== Segment start ==
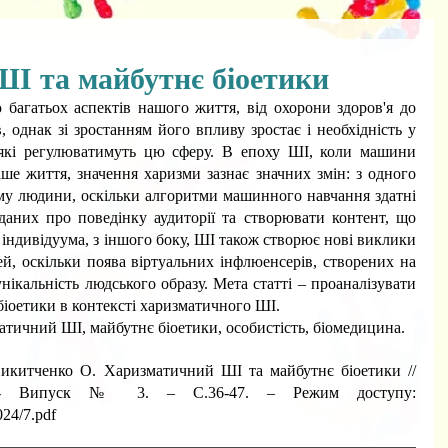
І та майбутнє біоетики
багатьох аспектів нашого життя, від охорони здоров'я до 
, однак зі зростанням його впливу зростає і необхідність у 
які регулюватимуть цю сферу. В епоху ШІ, коли машини 
ше життя, значення харизми зазнає значних змін: з одного 
у людини, оскільки алгоритми машинного навчання здатні 
даних про поведінку аудиторії та створювати контент, що 
 індивідуума, з іншого боку, ШІ також створює нові виклики 
й, оскільки поява віртуальних інфлюенсерів, створених на 
нікальність людського образу. Мета статті – проаналізувати 
біоетики в контексті харизматичного ШІ.
атичний ШІ, майбутнє біоетики, особистість, біомедицина.
китченко О. Харизматичний ШІ та майбутнє біоетики // 
Перспективи. - 2024 р. - Випуск № 3. – С.36-47. – Режим доступу: 
024/7.pdf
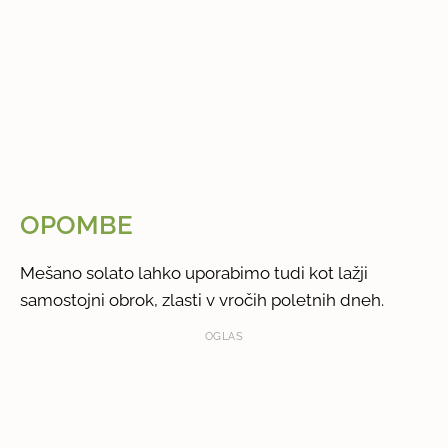
OPOMBE
Mešano solato lahko uporabimo tudi kot lažji
samostojni obrok, zlasti v vročih poletnih dneh.
OGLAS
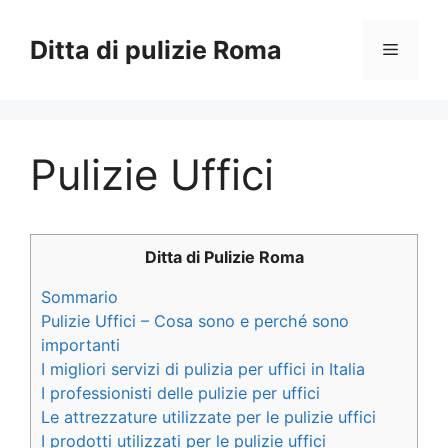
Vai
al
Ditta di pulizie Roma
Menu
contenuto
Pulizie Uffici
Ditta di Pulizie Roma
Sommario
Pulizie Uffici – Cosa sono e perché sono
importanti
I migliori servizi di pulizia per uffici in Italia
I professionisti delle pulizie per uffici
Le attrezzature utilizzate per le pulizie uffici
I prodotti utilizzati per le pulizie uffici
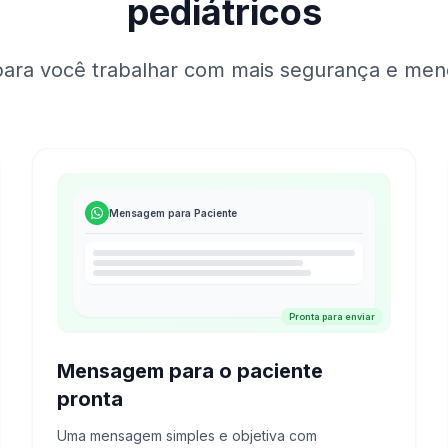
pediátricos
ara você trabalhar com mais segurança e men
Mensagem para Paciente
Pronta para enviar
Mensagem para o paciente
pronta
Uma mensagem simples e objetiva com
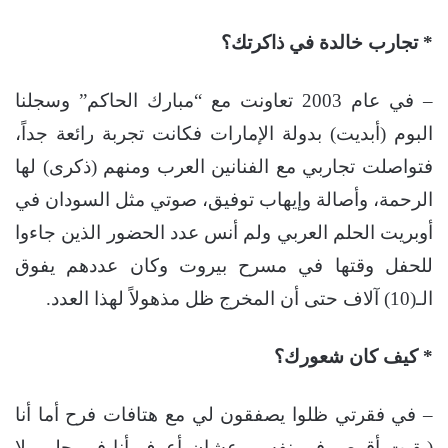
* تجارب خالدة في ذاكرتك؟
– في عام 2003 تعاونت مع “مبارك الحاكم” وسجلنا
البوم (أبديت) بدولة الإمارات فكانت تجربة رائعة جداً،
فتواصلت تجاربي مع الفنانين العرب ومنهم (ذكرى) لها
الرحمة، وأصالة وإيهاب توفيق، صوتي مثل السودان في
أوبريت الحلم العربي ولم أنس عدد الحضور الذين جاءوا
للحفل وقتها في مسرح بيروت وكان عددهم يفوق
الـ(10) آلاف حتى أن المخرج ظل مذهولاً لهذا العدد.
* كيف كان شعورك؟
– في فقرتي ظلوا يصفقون لي مع هتافات فرح أما أنا
(بقيت أقرص في نفسي عشان أعرف أنا في حلم ولا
== Segment end ==
Repeat the listing exactly, pictures excluded.

І та майбутнє біоетики
багатьох аспектів нашого життя, від охорони здоров'я до 
, однак зі зростанням його впливу зростає і необхідність у 
які регулюватимуть цю сферу. В епоху ШІ, коли машини 
ше життя, значення харизми зазнає значних змін: з одного 
у людини, оскільки алгоритми машинного навчання здатні 
даних про поведінку аудиторії та створювати контент, що 
 індивідуума, з іншого боку, ШІ також створює нові виклики 
й, оскільки поява віртуальних інфлюенсерів, створених на 
нікальність людського образу. Мета статті – проаналізувати 
біоетики в контексті харизматичного ШІ.
атичний ШІ, майбутнє біоетики, особистість, біомедицина.
китченко О. Харизматичний ШІ та майбутнє біоетики // 
Перспективи. - 2024 р. - Випуск № 3. – С.36-47. – Режим доступу: 
024/7.pdf
OPOMBE
Mešano solato lahko uporabimo tudi kot lažji
samostojni obrok, zlasti v vročih poletnih dneh.
OGLAS
Vai
al
Ditta di pulizie Roma
Menu
contenuto
Pulizie Uffici
Ditta di Pulizie Roma
Sommario
Pulizie Uffici – Cosa sono e perché sono
importanti
I migliori servizi di pulizia per uffici in Italia
I professionisti delle pulizie per uffici
Le attrezzature utilizzate per le pulizie uffici
I prodotti utilizzati per le pulizie uffici
pediátricos
ara você trabalhar com mais segurança e men
Mensagem para Paciente
Pronta para enviar
Mensagem para o paciente
pronta
Uma mensagem simples e objetiva com
* تجارب خالدة في ذاكرتك؟
– في عام 2003 تعاونت مع “مبارك الحاكم” وسجلنا
البوم (أبديت) بدولة الإمارات فكانت تجربة رائعة جداً،
فتواصلت تجاربي مع الفنانين العرب ومنهم (ذكرى) لها
الرحمة، وأصالة وإيهاب توفيق، صوتي مثل السودان في
أوبريت الحلم العربي ولم أنس عدد الحضور الذين جاءوا
للحفل وقتها في مسرح بيروت وكان عددهم يفوق
الـ(10) آلاف حتى أن المخرج ظل مذهولاً لهذا العدد.
* كيف كان شعورك؟
– في فقرتي ظلوا يصفقون لي مع هتافات فرح أما أنا
(بقيت أقرص في نفسي عشان أعرف أنا في حلم ولا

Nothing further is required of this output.